The company plans to launch an initiative that will quadruple the number of electronic prescriptions filled by Wal-Mart in the U.S. to 8 million by the end of the year.

Without naming it, Scott mentioned the company’s involvement in a project to create electronic medical records for its employees. The Dossia project, launched in late 2006 by Wal-Mart, Pitney Bowes, BP, Intel and Applied Materials, was set back by a contract dispute with its original service provider, Portland, Oregon-based Omnimedix.

In September, Dossia announced it would start over with a new technology provider, the Children’s Hospital Informatics Program based at Children’s Hospital Boston, which has developed a personal health record called Indivo.

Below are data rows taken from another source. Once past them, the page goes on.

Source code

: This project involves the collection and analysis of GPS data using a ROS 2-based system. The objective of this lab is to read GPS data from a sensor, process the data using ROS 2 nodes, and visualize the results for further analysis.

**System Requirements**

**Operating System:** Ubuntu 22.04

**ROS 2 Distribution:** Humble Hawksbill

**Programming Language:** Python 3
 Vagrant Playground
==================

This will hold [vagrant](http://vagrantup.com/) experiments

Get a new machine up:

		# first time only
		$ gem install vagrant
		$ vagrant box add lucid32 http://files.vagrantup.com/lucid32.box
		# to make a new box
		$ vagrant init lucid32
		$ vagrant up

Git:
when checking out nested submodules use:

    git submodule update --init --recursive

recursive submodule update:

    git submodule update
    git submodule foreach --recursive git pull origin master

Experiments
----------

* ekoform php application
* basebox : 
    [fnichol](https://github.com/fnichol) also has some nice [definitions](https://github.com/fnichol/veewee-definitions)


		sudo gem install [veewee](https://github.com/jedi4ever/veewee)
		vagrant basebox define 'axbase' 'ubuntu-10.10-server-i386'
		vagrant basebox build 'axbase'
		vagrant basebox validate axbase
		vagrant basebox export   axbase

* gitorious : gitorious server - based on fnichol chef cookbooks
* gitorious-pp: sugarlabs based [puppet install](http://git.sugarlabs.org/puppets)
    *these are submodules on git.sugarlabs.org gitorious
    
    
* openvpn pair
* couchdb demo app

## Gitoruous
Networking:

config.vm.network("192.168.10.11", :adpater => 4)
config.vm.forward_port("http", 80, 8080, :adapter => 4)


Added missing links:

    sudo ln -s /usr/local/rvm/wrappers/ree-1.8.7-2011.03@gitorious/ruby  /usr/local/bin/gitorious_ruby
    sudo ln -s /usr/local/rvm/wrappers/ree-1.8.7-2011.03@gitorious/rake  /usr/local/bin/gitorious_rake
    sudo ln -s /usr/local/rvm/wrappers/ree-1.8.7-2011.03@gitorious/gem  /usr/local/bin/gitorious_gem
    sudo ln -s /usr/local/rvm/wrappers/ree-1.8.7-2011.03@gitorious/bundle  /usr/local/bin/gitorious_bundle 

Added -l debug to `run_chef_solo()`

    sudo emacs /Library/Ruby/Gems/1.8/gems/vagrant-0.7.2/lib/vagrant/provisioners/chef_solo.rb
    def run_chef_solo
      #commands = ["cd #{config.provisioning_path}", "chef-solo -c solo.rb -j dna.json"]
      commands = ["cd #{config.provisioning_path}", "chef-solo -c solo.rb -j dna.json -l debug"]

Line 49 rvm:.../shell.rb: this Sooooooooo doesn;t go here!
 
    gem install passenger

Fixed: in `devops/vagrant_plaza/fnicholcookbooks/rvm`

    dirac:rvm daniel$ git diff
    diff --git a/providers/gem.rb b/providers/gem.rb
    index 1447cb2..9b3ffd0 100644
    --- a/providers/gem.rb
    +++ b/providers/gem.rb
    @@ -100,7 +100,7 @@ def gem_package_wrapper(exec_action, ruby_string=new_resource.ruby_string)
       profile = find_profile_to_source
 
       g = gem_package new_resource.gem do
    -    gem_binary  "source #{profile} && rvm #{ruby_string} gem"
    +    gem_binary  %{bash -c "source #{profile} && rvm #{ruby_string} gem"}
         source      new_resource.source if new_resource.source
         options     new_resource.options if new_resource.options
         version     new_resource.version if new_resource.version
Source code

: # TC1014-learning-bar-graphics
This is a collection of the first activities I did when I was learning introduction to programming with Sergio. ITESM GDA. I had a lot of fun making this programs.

On Wednesday, Scott reiterated the company’s commitment to medical records, and said the company will provide the records to employees, retirees and their dependents by 2010.

Scott’s speech came a day after the company touted in a press release its efforts to insure more of its employees. The company said half its 1.1 million employees had health insurance through Wal-Mart and that in the past year the number of uninsured employees declined by 2.3 percent.

Burdened by bad publicity and public backlashes in locations across the country, Wal-Mart has made a concerted effort to improve its image in recent years.

The start-of-the-year meeting was open to outsiders for the first time on Wednesday. The speech, titled “The Company of the Future,” was an update on Scott’s vision laid out in his 2005 “21st Century Leadership” speech. Some critics of the company, like the group Wal-Mart Watch, said the retail giant had not made enough progress since then, while others, like the Natural Resources Defense Council, praised the company for embracing its role as a global leader with the economic leverage to make other companies and industries embrace an ethos that pairs cost efficiency with environmental sustainability.